We might consider taking a look at https://django-import-export.readthedocs.io/en/latest/.

jeancochrane commented 4 years ago

@fgregg will write up some thoughts on splitting this up into the key requirements for a system.

fgregg commented 4 years ago

so, the client wants a custom data management system. This has typically meant two things.

  1. The client wants a process for staff to capture and edit small pieces of structured information
  2. The client wants to be able to bulk add or update information, typically from a spreadsheet.
  3. What other modes are there?

Let's first talk about 2.

Here's my imagination of what the client wants.

TK

beamalsky commented 4 years ago

I had a case matching scenario 1 from @fgregg's comment above with Lugar. We have a Congress model in the app with inactive_days and footnote attributes, and I wanted to give Lugar staff a way to directly edit both. This was for existing Congress objects, but would also work for adding and deleting them one at a time.

This access was quick and easy to set up with Wagtail's native ModelAdmin module. You can see that implementation here. I added a section on Editing Congresses to the existing CMS instructions, and they were able to get it working with no further support. It was great to be able to expand an editing interface that Lugar is already comfortable using, and ModelAdmin blends in well with the rest of the CMS.

If they'd needed a bulk import process of any kind, this would have been more complex. It looks like ModelAdmin can support foreign key relationships, but I haven't tried to set that up. For the relatively simple need of editing a couple fields on a single model for a Wagtail site, this approach worked great.

jeancochrane commented 4 years ago

@beamalsky Is investigating Airtable with South Side Weekly; if it happens, we'll see if there are any lessons for this issue.

beamalsky commented 4 years ago

I made SSW a Gatsby site with an Airtable backend and it worked beautifully! Repo here and final site here.

This was a case that falls under category #1 of Forest's comment above.

The Weekly is already very comfortable using Airtable so this stack was ideal for them. gatsby-source-airtable is a sophisticated Gatsby plugin that worked pretty much out of the box for pulling data in from the Airtable API, and I was able to get photo upload and rich text columns (!) working smoothly. Airtable's method of storing photo as attachments in a spreadsheet cell is kind of a mind bender but worked well with gatsby-image to take advantage of their built in photo features like auto resizing and loading animations. The rich text processing was also simple to set up with gatsby-transformer-remark but is finicky—a misplaced space character could easily break the formatting.

This is what the backend Airtable looks like:

Screen Shot 2020-06-25 at 10 47 15 AM

Unlike a CMS like Wagtail, there's no easy way for users to update the Airtable and have it reflected immediately on the site.
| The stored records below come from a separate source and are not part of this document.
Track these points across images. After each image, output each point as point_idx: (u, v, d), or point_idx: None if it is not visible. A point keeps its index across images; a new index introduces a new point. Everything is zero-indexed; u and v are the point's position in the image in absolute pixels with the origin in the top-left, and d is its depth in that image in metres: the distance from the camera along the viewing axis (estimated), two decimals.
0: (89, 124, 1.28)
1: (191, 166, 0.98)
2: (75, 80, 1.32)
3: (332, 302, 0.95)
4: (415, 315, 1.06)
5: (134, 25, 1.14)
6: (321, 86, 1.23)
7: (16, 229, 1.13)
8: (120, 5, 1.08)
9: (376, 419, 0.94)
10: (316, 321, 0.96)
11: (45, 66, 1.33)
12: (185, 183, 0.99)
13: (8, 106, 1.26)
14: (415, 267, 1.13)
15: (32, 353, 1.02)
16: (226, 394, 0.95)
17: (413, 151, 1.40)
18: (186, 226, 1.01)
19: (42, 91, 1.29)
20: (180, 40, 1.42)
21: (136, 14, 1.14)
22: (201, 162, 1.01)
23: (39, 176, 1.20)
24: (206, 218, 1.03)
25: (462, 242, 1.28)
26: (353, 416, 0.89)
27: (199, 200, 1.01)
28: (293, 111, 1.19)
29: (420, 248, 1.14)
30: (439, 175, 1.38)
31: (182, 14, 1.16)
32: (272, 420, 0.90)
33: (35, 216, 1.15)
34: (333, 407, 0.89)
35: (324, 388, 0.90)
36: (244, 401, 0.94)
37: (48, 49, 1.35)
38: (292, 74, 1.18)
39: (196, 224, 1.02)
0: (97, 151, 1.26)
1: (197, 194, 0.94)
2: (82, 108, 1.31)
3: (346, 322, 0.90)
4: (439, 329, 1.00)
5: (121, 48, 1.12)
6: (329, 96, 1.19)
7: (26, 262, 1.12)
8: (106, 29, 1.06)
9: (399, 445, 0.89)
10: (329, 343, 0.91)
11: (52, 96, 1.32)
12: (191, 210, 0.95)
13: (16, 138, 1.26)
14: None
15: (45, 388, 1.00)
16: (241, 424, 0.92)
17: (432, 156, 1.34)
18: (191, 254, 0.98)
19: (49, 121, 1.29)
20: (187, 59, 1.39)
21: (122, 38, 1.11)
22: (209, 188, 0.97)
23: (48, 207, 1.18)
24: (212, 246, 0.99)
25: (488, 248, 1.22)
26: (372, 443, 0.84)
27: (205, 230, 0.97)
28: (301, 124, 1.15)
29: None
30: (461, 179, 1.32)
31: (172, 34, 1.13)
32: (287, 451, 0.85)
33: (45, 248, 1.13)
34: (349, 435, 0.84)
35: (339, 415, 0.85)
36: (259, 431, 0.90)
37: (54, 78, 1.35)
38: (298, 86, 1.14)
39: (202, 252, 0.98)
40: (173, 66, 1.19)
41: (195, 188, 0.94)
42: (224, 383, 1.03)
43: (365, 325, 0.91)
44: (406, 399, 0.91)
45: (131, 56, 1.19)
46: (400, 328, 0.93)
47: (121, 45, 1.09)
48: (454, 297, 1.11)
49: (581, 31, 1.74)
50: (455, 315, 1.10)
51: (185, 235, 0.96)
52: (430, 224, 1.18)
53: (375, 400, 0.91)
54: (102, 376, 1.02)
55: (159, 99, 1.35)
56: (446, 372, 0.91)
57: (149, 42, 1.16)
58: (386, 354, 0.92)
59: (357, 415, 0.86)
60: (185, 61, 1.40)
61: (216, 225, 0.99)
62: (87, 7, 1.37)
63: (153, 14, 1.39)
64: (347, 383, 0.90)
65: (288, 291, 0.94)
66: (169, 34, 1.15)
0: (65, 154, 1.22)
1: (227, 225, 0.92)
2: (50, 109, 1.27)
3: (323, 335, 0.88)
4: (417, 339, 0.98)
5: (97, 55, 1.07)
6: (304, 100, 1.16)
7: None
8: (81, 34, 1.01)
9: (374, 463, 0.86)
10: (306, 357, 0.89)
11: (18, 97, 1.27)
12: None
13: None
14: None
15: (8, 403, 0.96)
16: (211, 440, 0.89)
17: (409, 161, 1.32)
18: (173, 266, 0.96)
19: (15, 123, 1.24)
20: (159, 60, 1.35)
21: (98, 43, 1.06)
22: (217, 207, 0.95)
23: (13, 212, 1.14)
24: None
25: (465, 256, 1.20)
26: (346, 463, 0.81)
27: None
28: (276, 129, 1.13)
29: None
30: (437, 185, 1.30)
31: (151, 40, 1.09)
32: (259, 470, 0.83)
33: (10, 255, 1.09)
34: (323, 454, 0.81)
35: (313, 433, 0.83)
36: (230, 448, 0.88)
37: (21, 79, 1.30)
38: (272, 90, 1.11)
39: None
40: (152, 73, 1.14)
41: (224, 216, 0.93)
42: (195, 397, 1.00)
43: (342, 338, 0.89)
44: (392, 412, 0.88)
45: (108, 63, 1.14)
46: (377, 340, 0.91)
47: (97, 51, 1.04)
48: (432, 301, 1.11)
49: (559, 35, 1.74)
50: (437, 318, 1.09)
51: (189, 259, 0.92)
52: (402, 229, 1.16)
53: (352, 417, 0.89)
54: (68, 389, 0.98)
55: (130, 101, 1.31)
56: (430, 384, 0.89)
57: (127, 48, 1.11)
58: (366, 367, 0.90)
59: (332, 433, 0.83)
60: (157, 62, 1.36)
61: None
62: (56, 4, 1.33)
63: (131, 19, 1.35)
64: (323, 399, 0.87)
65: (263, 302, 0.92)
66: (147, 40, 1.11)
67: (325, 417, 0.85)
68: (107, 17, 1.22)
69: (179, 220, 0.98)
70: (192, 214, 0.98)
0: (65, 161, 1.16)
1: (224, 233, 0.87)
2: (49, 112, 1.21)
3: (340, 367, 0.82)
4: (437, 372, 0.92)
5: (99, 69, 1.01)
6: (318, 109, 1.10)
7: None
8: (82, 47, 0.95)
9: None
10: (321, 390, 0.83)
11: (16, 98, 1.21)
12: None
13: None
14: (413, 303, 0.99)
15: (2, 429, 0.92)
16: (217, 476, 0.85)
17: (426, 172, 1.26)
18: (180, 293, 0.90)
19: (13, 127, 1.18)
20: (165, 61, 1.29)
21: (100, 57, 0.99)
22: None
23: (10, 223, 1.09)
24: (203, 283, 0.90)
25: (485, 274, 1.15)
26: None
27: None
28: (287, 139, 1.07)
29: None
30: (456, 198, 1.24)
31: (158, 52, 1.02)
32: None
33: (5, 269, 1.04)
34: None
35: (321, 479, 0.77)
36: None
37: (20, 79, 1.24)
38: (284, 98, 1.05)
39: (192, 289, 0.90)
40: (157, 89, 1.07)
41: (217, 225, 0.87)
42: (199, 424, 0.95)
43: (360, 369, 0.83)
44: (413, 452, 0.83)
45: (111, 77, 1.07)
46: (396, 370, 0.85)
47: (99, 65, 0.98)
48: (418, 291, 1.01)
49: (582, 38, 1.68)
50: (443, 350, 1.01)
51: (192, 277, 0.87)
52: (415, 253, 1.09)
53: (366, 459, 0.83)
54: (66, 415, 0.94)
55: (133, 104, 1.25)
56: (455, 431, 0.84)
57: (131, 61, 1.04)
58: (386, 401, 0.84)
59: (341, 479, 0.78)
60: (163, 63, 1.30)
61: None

This is also a limitation of something like Google Sheets, and for the CPS SSCE dashboard we've just set up a crontask that pulls in new data from the sheet every night. While the Weekly was actively editing the Airtable with new content I set up a Github Action to rebuild the site every 5 minutes, but that would run through Netlify's free build minutes very quickly if always left on. In retrospect, I could have given them access to the Netlify account and shown them how to rebuild the site when they wanted to see an update. I think that approach would be worth trying for a relatively tech-comfortable client but would probably be alienating to others.

An attractive part of Airtable is that it has a concept of foreign keys to link multiple tables. It seems like this is better for us than something like Google Sheets, which has no built in way to link records, but that the Airtable API can't currently return true nested GraphQL queries—the relationships get lost and the foreign key field just returns an ID. I didn't need multiple tables this project and haven't explored this deeply but it would be key for adopting Airtable in a project with a more complex data structure. David Eads is currently exploring BaseQL to improve on the Airtable API handling of foreign keys.